The CIA misjudged and the missile hit the wrong house, killing six people, including several civilians. That didn’t stop Obama. He thought drones were a better way to take out terrorists than the costly and politically challenging deployment of US soldiers.
Just in its first year, the Obama administration ordered more drone strikes than his predecessor president George W Bush’s administration did in eight years in office.
It wasn’t just the numbers, but the way the operations were carried out that made it a subject of criticism.
In what became known as ‘signature strikes,’ such as the one on March 17, 2011, in which 26 people were killed during a tribal jirga meeting in North Waziristan, the drone operators took decisions on a whim.
“The people who operate the drones don’t know who they are killing on the ground. Everyone looks similar in a drone camera. Often you can’t distinguish between an armed militant, a shepherd or a woman,” says Feroz, citing what Lisa Ling, a former US drone technician, and others, had told him.
“This has radicalised more people on the ground.”
Human rights organisations argue for official recognition of drone strikes because independent verification is difficult.
Feroz, who is of Afghan descent, and has researched the impact of drone strikes, says affected areas in Pakistan, Libya or Somalia are difficult to reach for independent researchers.
“These places can be dangerous, out of reach for many journalists and mostly rural. But local journalists in these countries have done a good job of collecting information.”
The problems activists face in verifying civilian casualties are even starker in places like Yemen where a devastating war has resulted in the deaths of thousands of people.

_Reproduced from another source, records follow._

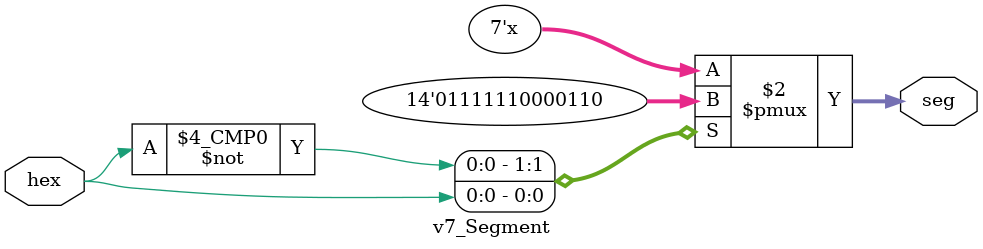
<source format=v>
`timescale 1ns / 1ps
module v7_Segment(
    input [0:0] hex,
    output reg [6:0] seg
    );

	always begin
		case(hex)
			4'b0000 : seg <= 7'b0111111;
			4'b0001 : seg <= 7'b0000110;
			4'b0010 : seg <= 7'b1011011;
			4'b0011 : seg <= 7'b1001111;
			4'b0100 : seg <= 7'b1100110;
			4'b0101 : seg <= 7'b1101101;
			4'b0110 : seg <= 7'b1111101;
			4'b0111 : seg <= 7'b0000111;
			4'b1000 : seg <= 7'b1111111;
			4'b1001 : seg <= 7'b1101111;
			4'b1010 : seg <= 7'b1110111;
			4'b1011 : seg <= 7'b1111100;
			4'b1100 : seg <= 7'b0111001;
			4'b1101 : seg <= 7'b1011110;
			4'b1110 : seg <= 7'b1111001;
			4'b1111 : seg <= 7'b1110001;
		endcase
	end

endmodule

</source>
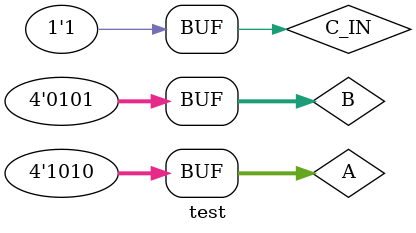
<source format=v>
`timescale 1ns / 1ps


module test;
reg [3:0] A, B;
reg C_IN;
wire [3:0] SUM;
wire C_OUT;

fulladd4 FA1_4(SUM, C_OUT, A, B, C_IN);

initial
begin
    $monitor($time, " A= %b, B=%b, C_IN= %b, --- C_OUT= %b, SUM= %b\n", A, B, C_IN, C_OUT, SUM);
end

initial
begin
    A = 4'd0; B = 4'd0; C_IN = 1'b0;
    
    #5 A = 4'd3; B = 4'd4;
    #5 A = 4'd2; B = 4'd5;
    #5 A = 4'd9; B = 4'd9;
    #5 A = 4'd10; B = 4'd15;
    #5 A = 4'd10; B = 4'd5; C_IN = 1'b1;
end
    
endmodule

</source>
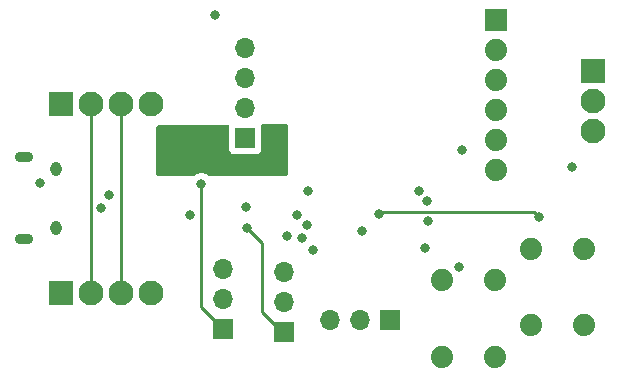
<source format=gbr>
%TF.GenerationSoftware,KiCad,Pcbnew,6.0.11-2627ca5db0~126~ubuntu22.04.1*%
%TF.CreationDate,2023-03-06T03:58:19-05:00*%
%TF.ProjectId,canbus-ds1820,63616e62-7573-42d6-9473-313832302e6b,1.0*%
%TF.SameCoordinates,Original*%
%TF.FileFunction,Copper,L3,Inr*%
%TF.FilePolarity,Positive*%
%FSLAX46Y46*%
G04 Gerber Fmt 4.6, Leading zero omitted, Abs format (unit mm)*
G04 Created by KiCad (PCBNEW 6.0.11-2627ca5db0~126~ubuntu22.04.1) date 2023-03-06 03:58:19*
%MOMM*%
%LPD*%
G01*
G04 APERTURE LIST*
%TA.AperFunction,ComponentPad*%
%ADD10C,1.879600*%
%TD*%
%TA.AperFunction,ComponentPad*%
%ADD11R,1.700000X1.700000*%
%TD*%
%TA.AperFunction,ComponentPad*%
%ADD12O,1.700000X1.700000*%
%TD*%
%TA.AperFunction,ComponentPad*%
%ADD13R,2.100000X2.100000*%
%TD*%
%TA.AperFunction,ComponentPad*%
%ADD14C,2.100000*%
%TD*%
%TA.AperFunction,ComponentPad*%
%ADD15R,1.879600X1.879600*%
%TD*%
%TA.AperFunction,ComponentPad*%
%ADD16O,0.950000X1.250000*%
%TD*%
%TA.AperFunction,ComponentPad*%
%ADD17O,1.550000X0.890000*%
%TD*%
%TA.AperFunction,ViaPad*%
%ADD18C,0.800000*%
%TD*%
%TA.AperFunction,Conductor*%
%ADD19C,0.250000*%
%TD*%
G04 APERTURE END LIST*
D10*
%TO.N,GND*%
%TO.C,S2*%
X103960600Y-90323800D03*
%TO.N,unconnected-(S2-Pad2)*%
X103960600Y-96826200D03*
%TO.N,~{RESET}*%
X99439400Y-90323800D03*
%TO.N,unconnected-(S2-Pad4)*%
X99439400Y-96826200D03*
%TD*%
D11*
%TO.N,CAN_RX*%
%TO.C,JP1*%
X73400000Y-97140000D03*
D12*
%TO.N,Net-(JP1-Pad2)*%
X73400000Y-94600000D03*
%TO.N,USB_D-*%
X73400000Y-92060000D03*
%TD*%
D13*
%TO.N,+BATT*%
%TO.C,J6*%
X59625000Y-94100000D03*
D14*
%TO.N,CANH*%
X62165000Y-94100000D03*
%TO.N,CANL*%
X64705000Y-94100000D03*
%TO.N,GND*%
X67245000Y-94100000D03*
%TD*%
D13*
%TO.N,+3V3*%
%TO.C,J4*%
X104675000Y-75285000D03*
D14*
%TO.N,DQ*%
X104675000Y-77825000D03*
%TO.N,GND*%
X104675000Y-80365000D03*
%TD*%
D11*
%TO.N,SWDIO*%
%TO.C,J2*%
X87490000Y-96350000D03*
D12*
%TO.N,GND*%
X84950000Y-96350000D03*
%TO.N,SWDCLK*%
X82410000Y-96350000D03*
%TD*%
D10*
%TO.N,+3V3*%
%TO.C,S1*%
X96435600Y-92998800D03*
%TO.N,unconnected-(S1-Pad2)*%
X96435600Y-99501200D03*
%TO.N,Net-(R1-Pad1)*%
X91914400Y-92998800D03*
%TO.N,unconnected-(S1-Pad4)*%
X91914400Y-99501200D03*
%TD*%
D15*
%TO.N,unconnected-(J3-Pad1)*%
%TO.C,J3*%
X96500000Y-70990000D03*
D10*
%TO.N,RXD2*%
X96500000Y-73530000D03*
%TO.N,TXD2*%
X96500000Y-76070000D03*
%TO.N,Net-(J3-Pad4)*%
X96500000Y-78610000D03*
%TO.N,unconnected-(J3-Pad5)*%
X96500000Y-81150000D03*
%TO.N,GND*%
X96500000Y-83690000D03*
%TD*%
D13*
%TO.N,+BATT*%
%TO.C,J5*%
X59660000Y-78075000D03*
D14*
%TO.N,CANH*%
X62200000Y-78075000D03*
%TO.N,CANL*%
X64740000Y-78075000D03*
%TO.N,GND*%
X67280000Y-78075000D03*
%TD*%
D11*
%TO.N,+5V*%
%TO.C,U3*%
X75247300Y-81002600D03*
D12*
%TO.N,GND*%
X75247300Y-78462600D03*
%TO.N,+12V*%
X75247300Y-75922600D03*
%TO.N,unconnected-(U3-Pad4)*%
X75247300Y-73382600D03*
%TD*%
D16*
%TO.N,GND*%
%TO.C,J1*%
X59210000Y-83550000D03*
D17*
X56510000Y-82550000D03*
X56510000Y-89550000D03*
D16*
X59210000Y-88550000D03*
%TD*%
D11*
%TO.N,CAN_TX*%
%TO.C,JP2*%
X78525000Y-97425000D03*
D12*
%TO.N,Net-(JP2-Pad2)*%
X78525000Y-94885000D03*
%TO.N,USB_D+*%
X78525000Y-92345000D03*
%TD*%
D18*
%TO.N,DQ*%
X102875000Y-83455000D03*
%TO.N,PCTLZ*%
X100100000Y-87670000D03*
X86580000Y-87430000D03*
%TO.N,DQ*%
X90700000Y-87990000D03*
%TO.N,GND*%
X80450000Y-88350000D03*
X72725000Y-70575000D03*
X93350000Y-91850000D03*
X80600000Y-85425000D03*
X75300000Y-86775000D03*
%TO.N,+3V3*%
X78150000Y-80600000D03*
X85100000Y-88800000D03*
X93575000Y-81950000D03*
X78750000Y-89250000D03*
X68975000Y-82275000D03*
%TO.N,VBUS*%
X57884502Y-84775000D03*
%TO.N,USB_D-*%
X63750000Y-85825000D03*
%TO.N,USB_D+*%
X63050000Y-86875000D03*
%TO.N,CAN_RX*%
X71525000Y-84850000D03*
%TO.N,Net-(JP1-Pad2)*%
X80025000Y-89475000D03*
%TO.N,CAN_TX*%
X75400000Y-88550000D03*
%TO.N,Net-(JP2-Pad2)*%
X80950000Y-90450000D03*
%TO.N,CAN_STBY*%
X70550000Y-87450000D03*
X79650000Y-87500000D03*
%TO.N,TXD2*%
X90600000Y-86275000D03*
%TO.N,RXD2*%
X89990592Y-85482770D03*
%TO.N,~{RESET}*%
X90475000Y-90300000D03*
%TD*%
D19*
%TO.N,PCTLZ*%
X86580000Y-87430000D02*
X86745000Y-87265000D01*
X86745000Y-87265000D02*
X99695000Y-87265000D01*
X99695000Y-87265000D02*
X100100000Y-87670000D01*
%TO.N,CANH*%
X62165000Y-78110000D02*
X62200000Y-78075000D01*
X62165000Y-94100000D02*
X62165000Y-78110000D01*
%TO.N,CANL*%
X64705000Y-94100000D02*
X64705000Y-78110000D01*
X64705000Y-78110000D02*
X64740000Y-78075000D01*
%TO.N,CAN_RX*%
X71525000Y-95265000D02*
X73400000Y-97140000D01*
X71525000Y-84850000D02*
X71525000Y-95265000D01*
%TO.N,CAN_TX*%
X76700000Y-95725000D02*
X78400000Y-97425000D01*
X78400000Y-97425000D02*
X78525000Y-97425000D01*
X76700000Y-89850000D02*
X76700000Y-95725000D01*
X75400000Y-88550000D02*
X76700000Y-89850000D01*
%TD*%
%TA.AperFunction,Conductor*%
%TO.N,+3V3*%
G36*
X78791165Y-79820532D02*
G01*
X78838139Y-79873768D01*
X78850000Y-79927138D01*
X78850000Y-84024000D01*
X78829998Y-84092121D01*
X78776342Y-84138614D01*
X78724000Y-84150000D01*
X72148105Y-84150000D01*
X72074044Y-84125936D01*
X71987094Y-84062763D01*
X71987093Y-84062762D01*
X71981752Y-84058882D01*
X71975724Y-84056198D01*
X71975722Y-84056197D01*
X71813319Y-83983891D01*
X71813318Y-83983891D01*
X71807288Y-83981206D01*
X71713887Y-83961353D01*
X71626944Y-83942872D01*
X71626939Y-83942872D01*
X71620487Y-83941500D01*
X71429513Y-83941500D01*
X71423061Y-83942872D01*
X71423056Y-83942872D01*
X71336113Y-83961353D01*
X71242712Y-83981206D01*
X71236682Y-83983891D01*
X71236681Y-83983891D01*
X71074278Y-84056197D01*
X71074276Y-84056198D01*
X71068248Y-84058882D01*
X71062907Y-84062762D01*
X71062906Y-84062763D01*
X70975956Y-84125936D01*
X70901895Y-84150000D01*
X67851000Y-84150000D01*
X67782879Y-84129998D01*
X67736386Y-84076342D01*
X67725000Y-84024000D01*
X67725000Y-80024873D01*
X67745002Y-79956752D01*
X67798658Y-79910259D01*
X67849867Y-79898878D01*
X70256931Y-79877241D01*
X73786393Y-79845516D01*
X73854689Y-79864904D01*
X73901663Y-79918140D01*
X73912398Y-79988320D01*
X73905506Y-80015739D01*
X73895555Y-80042284D01*
X73888800Y-80104466D01*
X73888800Y-81900734D01*
X73895555Y-81962916D01*
X73946685Y-82099305D01*
X74034039Y-82215861D01*
X74150595Y-82303215D01*
X74286984Y-82354345D01*
X74349166Y-82361100D01*
X76145434Y-82361100D01*
X76207616Y-82354345D01*
X76344005Y-82303215D01*
X76460561Y-82215861D01*
X76547915Y-82099305D01*
X76599045Y-81962916D01*
X76605800Y-81900734D01*
X76605800Y-80104466D01*
X76599045Y-80042284D01*
X76579289Y-79989585D01*
X76574106Y-79918779D01*
X76608026Y-79856410D01*
X76670281Y-79822281D01*
X76696138Y-79819361D01*
X78722867Y-79801143D01*
X78791165Y-79820532D01*
G37*
%TD.AperFunction*%
%TD*%
M02*

</source>
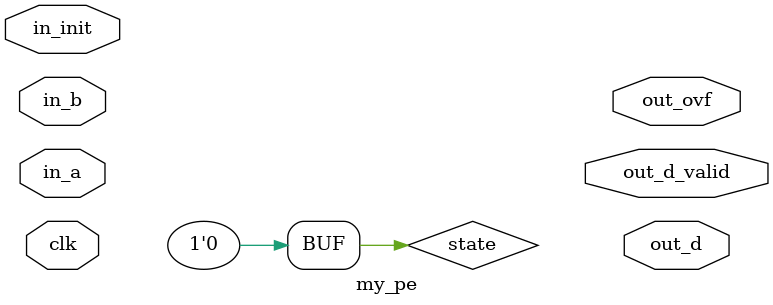
<source format=v>
module my_pe #(
	parameter BITWIDTH = 4,
  parameter FAN_IN_BITS = 3
)
(
  input [BITWIDTH-1:0] in_a,
  input [BITWIDTH-1:0] in_b,
  output [2*BITWIDTH-1:0] out_d,
  output reg out_d_valid,
  output out_ovf,
  input clk,
  input in_init
);
    // state == 0 --> INIT
    // state == 1 --> EXEC
    reg state;

    // TODO
    my_mac my_mac(
      .in_a(),
      .in_a_valid(),
      .in_b(),
      .in_b_valid(),
      .clk(clk),
      .in_rst(),
      .out_d(),
      .out_d_valid(),
      .out_ovf()
    );

    initial begin
      state = 0;
    end

    always @(posedge clk) begin
      // if INIT --> wait for in_init signal
      //             if in_init, state changes to EXEC
      if (state == 0) begin
        // TODO INIT
      end else begin
        // TODO EXEC
      end
    end
endmodule
</source>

Worse still, the human suffering of the wars in Yemen and Libya remain underreported.
“President Trump has drastically increased the number of strikes and special operations raids in Yemen. In his first year in office he launched more drone strikes there than happened in the entire Obama tenure,” says L E Picard, the executive director of the Yemen Peace Project.
Journalists who cover the aftermath of drone strikes face a hard time selling their stories to foreign publications because of a lack of public interest, he told TRT World in a recent interview.
Washington has continuously underestimated the civilian death toll from the use of drones in Yemen such as the one that killed more than two dozen people in January 2017.
Initially, the US said between 4 and 12 civilians might have been killed. Later NBC News reported that the number could be 16 and then the Bureau of Investigative Journalists reported from the ground and found that at least 25 people had perished.
Only once did a US president apologise for non-combatants killed in drone strikes. And that was in 2015 when Obama expressed regret for the death of an American and an Italian who were held hostages in a house hit by a missile.
No official has apologised for more than 6,000 civilians killed in Afghanistan, Pakistan, Somalia and Yemen.
“What I fear more is the next stage of this drone warfare when artificial intelligence will be used to carry out the strikes,” says Feroz. “Who would you hold accountable then?”